Sen. Klobuchar: Exactly. Just last here quickly, I assume there is a workforce shortage as well as we look towards immigration reform, doing something here to make sure we have workers in these jobs would also be helpful in travel and tourism.
Hornbuckle: Without a doubt, again, I mentioned a number earlier: we employ about 62,000 people. We have had, in Las Vegas alone, 5000 job openings since we came out of the COVID pandemic. We stabled up the workforce pretty quickly. But now we've hit a plateau and we've been sitting on a number like that for the better part of a year. It's a couple of things. Yes, it's economics.

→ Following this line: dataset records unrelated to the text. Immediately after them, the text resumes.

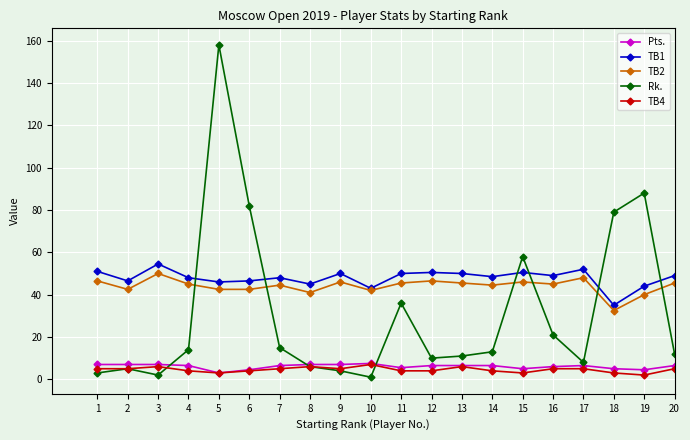

What is the difference between the highest and lowest values at 8?

39.0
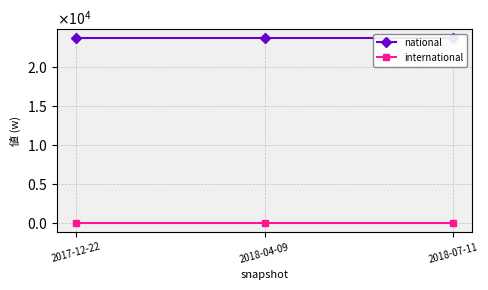

Rank the series at 2017-12-22 from highest to lowest value.

national, international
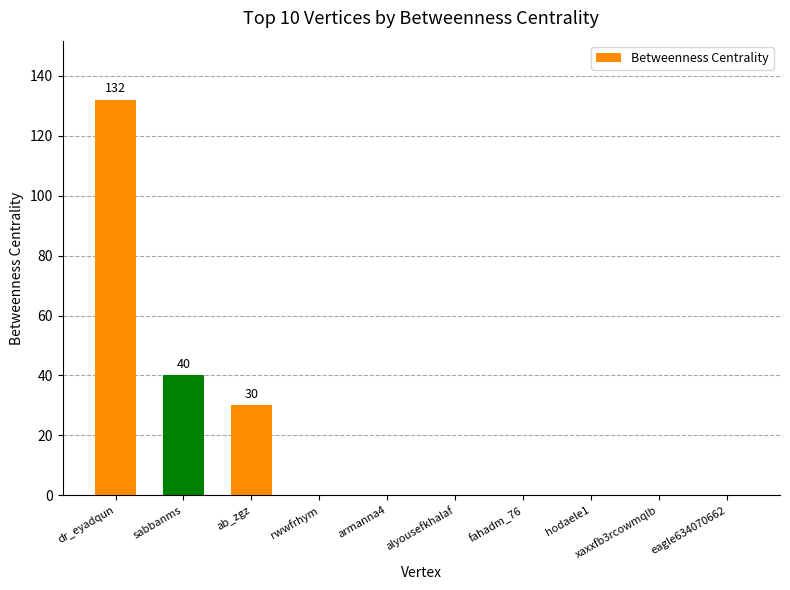

Are the bars horizontal?

No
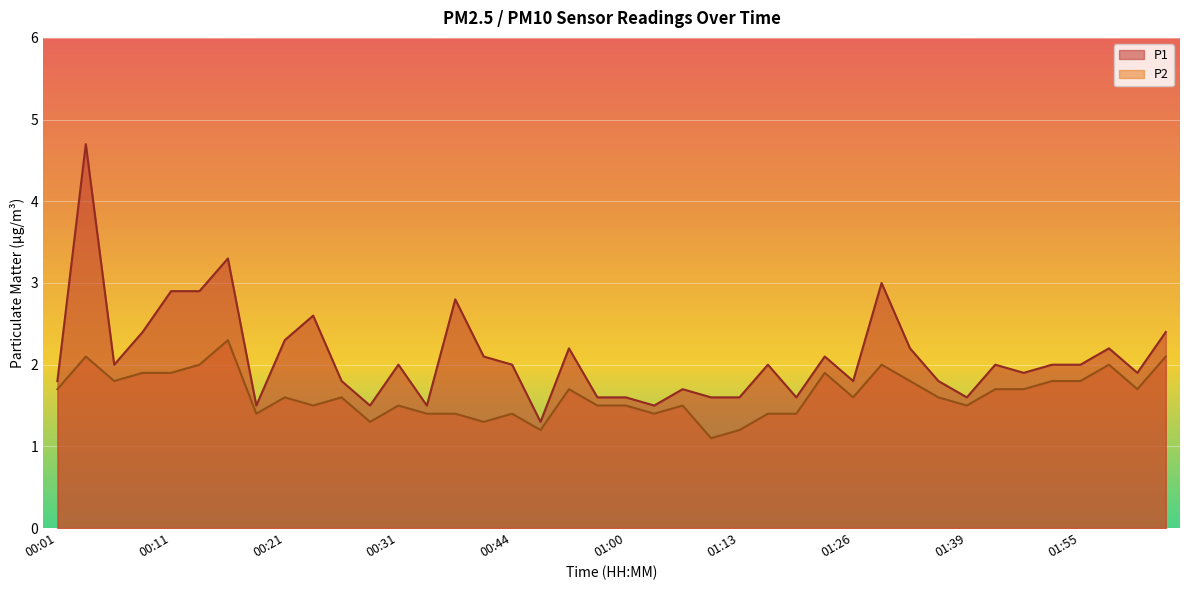

Does the chart display data point markers on the line(s)?

No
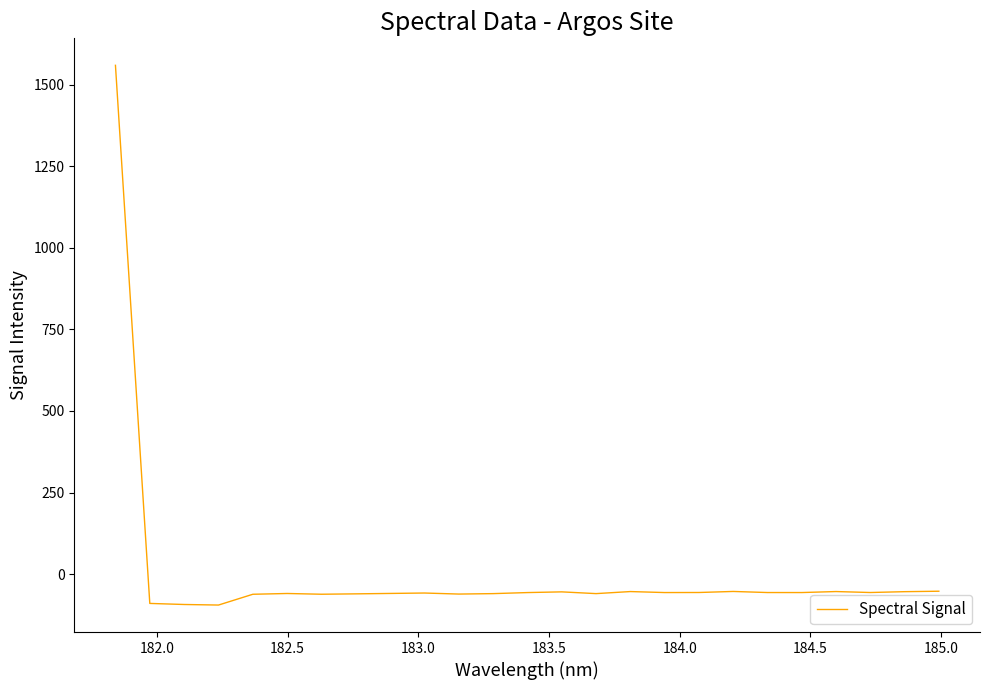

What is the greatest value displayed?

1558.8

It's always economics at core, but there is a whole new mindset around work life balance. People in our industry work hard. They work long hours. They work mostly when people don't want to work: weekends, nights, holidays. And so training, getting people in. You know, I will tell you my story. I literally was a busboy who made it to CEO. This industry has a lot to offer and to the extent we can get people in programs for training. We do, I think, a fairly good job, both in the company and throughout some of our industries, to do that. But we just need more help. We need more support and frankly more resources to put people into effective training programs that can live and lead to lifelong careers.
Sen. Klobuchar: Exactly. Well, thank you very much to both of you. And mostly, thank you Senator Rosen for your incredible leadership. Thank you.